A Ufac inaugurou a campanha internacional Banco Vermelho, símbolo de conscientização sobre o feminicídio. A ação integra iniciativas inspiradas na lei n.º 14.942/2024 e contempla a instalação, nos campi da instituição, de três bancos pintados de vermelho, que representa o sangue derramado pelas vítimas. A inauguração ocorreu nesta segunda-feira, 9, no hall da Reitoria.

São dois bancos no campus-sede (um no hall da Reitoria e outro no bloco Jorge Kalume), além de um no campus Floresta, em Cruzeiro do Sul. A reitora Guida Aquino destacou que a instalação dos bancos reforça o papel da universidade na promoção de campanhas e políticas de conscientização sobre a violência contra a mulher. “A violência não se caracteriza apenas em matar, também se caracteriza em gestos, em fala, em atitudes.”

A secretária de Estado da Mulher, Márdhia El-Shawwa, ressaltou a importância de a Ufac incorporar o debate sobre o feminicídio em seus espaços institucionais e defendeu a atuação conjunta entre universidade, governo e sociedade. Segundo ela, a violência contra a mulher não pode ser naturalizada e a conscientização precisa alcançar também a formação de crianças e adolescentes.
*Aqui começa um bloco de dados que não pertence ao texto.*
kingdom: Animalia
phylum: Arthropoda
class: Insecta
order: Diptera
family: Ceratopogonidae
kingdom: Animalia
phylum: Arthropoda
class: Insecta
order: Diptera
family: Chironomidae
A inauguração do Banco Vermelho também ocorre no contexto da aprovação da resolução do Conselho Universitário n.º 266, de 21/01/2026, que institui normas para a efetividade da política de prevenção e combate ao assédio moral, sexual, discriminações e outras violências, principalmente no que se refere a mulheres, população negra, indígena, pessoas com deficiência e LGBTQIAPN+ no âmbito da Ufac em local físico ou virtual relacionado.

No campus Floresta, em Cruzeiro do Sul, a inauguração do Banco Vermelho contou com a participação da coordenadora do Centro de Referência Brasileiro da Mulher, Anequele Monteiro.
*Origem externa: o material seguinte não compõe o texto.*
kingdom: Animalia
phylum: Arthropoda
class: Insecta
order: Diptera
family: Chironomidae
Participaram da solenidade, no campus-sede, a pró-reitora de Desenvolvimento e Gestão de Pessoas, Filomena Maria Cruz; a pró-reitora de Graduação, Ednaceli Damasceno; a pró-reitora de Pesquisa e Pós-Graduação, Margarida Carvalho; a coordenadora do projeto de extensão Infância Segura, Alcione Groff; o secretário de Estado de Saúde, Pedro Pascoal; a defensora pública e chefe do Núcleo de Promoção da Defesa dos Direitos Humanos da Mulher, Diversidade Sexual e Gênero da DPE-AC, Clara Rúbia Roque; e o chefe do Centro de Apoio Operacional de Proteção à Mulher do MP-AC, Victor Augusto Silva.